MATERIAL SUPPLIED
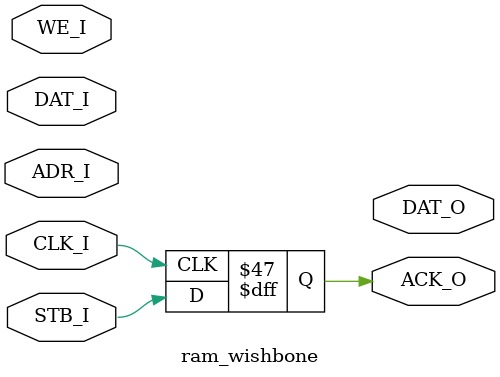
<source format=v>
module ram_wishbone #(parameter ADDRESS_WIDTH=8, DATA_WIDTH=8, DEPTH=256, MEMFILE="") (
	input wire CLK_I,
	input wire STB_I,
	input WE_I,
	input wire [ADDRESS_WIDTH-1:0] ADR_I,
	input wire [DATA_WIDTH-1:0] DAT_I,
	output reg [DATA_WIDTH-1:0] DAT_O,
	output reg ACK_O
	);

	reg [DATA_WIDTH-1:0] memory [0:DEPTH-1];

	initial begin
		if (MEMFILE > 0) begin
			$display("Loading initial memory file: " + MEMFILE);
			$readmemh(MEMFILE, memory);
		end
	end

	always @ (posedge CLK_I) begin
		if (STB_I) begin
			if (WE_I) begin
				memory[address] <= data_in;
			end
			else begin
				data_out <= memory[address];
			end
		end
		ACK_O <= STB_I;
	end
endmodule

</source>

---

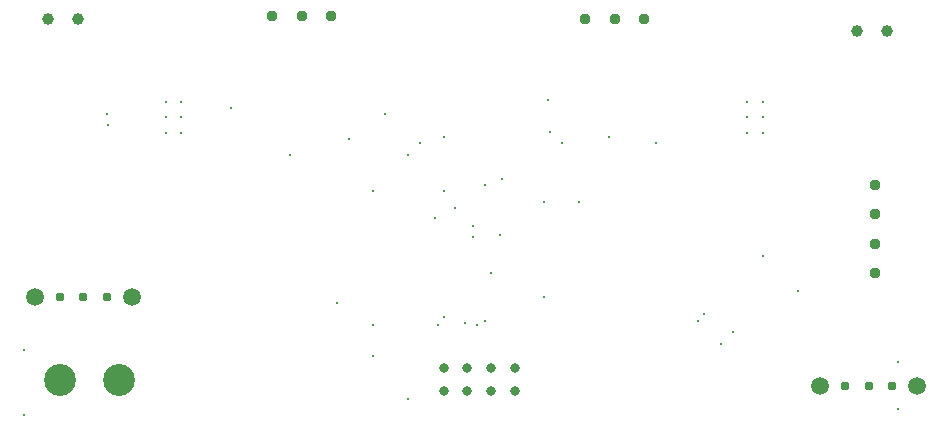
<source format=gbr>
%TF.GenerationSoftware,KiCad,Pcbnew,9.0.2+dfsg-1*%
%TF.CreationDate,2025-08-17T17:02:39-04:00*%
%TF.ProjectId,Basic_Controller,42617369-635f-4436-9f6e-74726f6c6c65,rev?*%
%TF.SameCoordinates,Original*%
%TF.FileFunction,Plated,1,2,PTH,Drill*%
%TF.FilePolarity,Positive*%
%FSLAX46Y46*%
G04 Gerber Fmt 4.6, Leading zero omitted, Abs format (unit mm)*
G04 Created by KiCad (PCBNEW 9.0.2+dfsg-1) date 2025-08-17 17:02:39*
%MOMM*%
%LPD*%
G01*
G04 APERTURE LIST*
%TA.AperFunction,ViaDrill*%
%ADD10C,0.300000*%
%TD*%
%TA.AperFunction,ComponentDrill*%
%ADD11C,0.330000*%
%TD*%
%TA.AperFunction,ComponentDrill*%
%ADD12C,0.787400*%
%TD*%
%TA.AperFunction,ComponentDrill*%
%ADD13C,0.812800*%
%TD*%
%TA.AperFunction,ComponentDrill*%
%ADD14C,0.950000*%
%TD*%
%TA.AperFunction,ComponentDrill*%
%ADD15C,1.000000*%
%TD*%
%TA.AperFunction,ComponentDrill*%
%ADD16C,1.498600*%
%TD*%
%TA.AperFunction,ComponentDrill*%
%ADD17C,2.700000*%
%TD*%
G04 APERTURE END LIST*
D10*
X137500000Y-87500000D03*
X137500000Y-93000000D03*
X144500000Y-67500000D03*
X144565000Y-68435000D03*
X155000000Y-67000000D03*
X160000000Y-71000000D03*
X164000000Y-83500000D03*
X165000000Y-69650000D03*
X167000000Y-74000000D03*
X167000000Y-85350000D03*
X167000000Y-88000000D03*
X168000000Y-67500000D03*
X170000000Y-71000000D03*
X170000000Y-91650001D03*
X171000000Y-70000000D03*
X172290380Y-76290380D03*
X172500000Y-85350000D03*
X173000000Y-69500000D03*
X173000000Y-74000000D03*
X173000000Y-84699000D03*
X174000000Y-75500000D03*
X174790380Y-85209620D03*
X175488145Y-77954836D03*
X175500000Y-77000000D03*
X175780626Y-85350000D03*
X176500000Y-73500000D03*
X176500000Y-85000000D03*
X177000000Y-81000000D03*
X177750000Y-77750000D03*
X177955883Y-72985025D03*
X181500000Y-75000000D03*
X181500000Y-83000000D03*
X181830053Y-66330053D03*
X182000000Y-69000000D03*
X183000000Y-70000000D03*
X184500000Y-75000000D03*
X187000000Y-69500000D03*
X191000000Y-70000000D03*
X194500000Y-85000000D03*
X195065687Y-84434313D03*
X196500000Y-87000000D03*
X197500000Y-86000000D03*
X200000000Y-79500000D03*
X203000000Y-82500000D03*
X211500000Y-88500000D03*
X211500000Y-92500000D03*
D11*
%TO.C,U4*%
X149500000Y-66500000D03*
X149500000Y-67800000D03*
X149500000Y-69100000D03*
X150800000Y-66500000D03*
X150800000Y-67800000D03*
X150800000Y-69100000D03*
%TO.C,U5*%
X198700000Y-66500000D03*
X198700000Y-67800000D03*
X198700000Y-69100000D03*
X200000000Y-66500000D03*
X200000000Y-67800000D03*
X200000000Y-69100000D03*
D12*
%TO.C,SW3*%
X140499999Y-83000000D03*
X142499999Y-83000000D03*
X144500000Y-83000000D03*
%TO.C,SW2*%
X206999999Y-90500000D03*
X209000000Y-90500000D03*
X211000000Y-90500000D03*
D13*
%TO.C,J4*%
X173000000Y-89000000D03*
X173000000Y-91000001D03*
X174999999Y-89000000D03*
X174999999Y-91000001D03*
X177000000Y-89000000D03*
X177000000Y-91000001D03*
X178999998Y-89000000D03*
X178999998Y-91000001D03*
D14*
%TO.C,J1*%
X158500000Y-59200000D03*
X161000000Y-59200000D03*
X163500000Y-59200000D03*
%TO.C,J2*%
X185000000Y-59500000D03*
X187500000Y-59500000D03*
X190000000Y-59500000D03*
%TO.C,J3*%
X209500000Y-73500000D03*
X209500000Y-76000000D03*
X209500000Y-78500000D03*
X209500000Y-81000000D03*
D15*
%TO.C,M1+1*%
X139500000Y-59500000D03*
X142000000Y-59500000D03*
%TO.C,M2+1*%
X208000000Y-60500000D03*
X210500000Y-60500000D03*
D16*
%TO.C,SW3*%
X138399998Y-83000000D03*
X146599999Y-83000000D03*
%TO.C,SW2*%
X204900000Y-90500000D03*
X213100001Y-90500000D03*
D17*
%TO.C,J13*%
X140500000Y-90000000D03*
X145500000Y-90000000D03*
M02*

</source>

WHAT YOU WILL DO
Scan the data above for the word "output", then copy every line that holds it.

YOUR RESPONSE
	output reg [DATA_WIDTH-1:0] DAT_O,
	output reg ACK_O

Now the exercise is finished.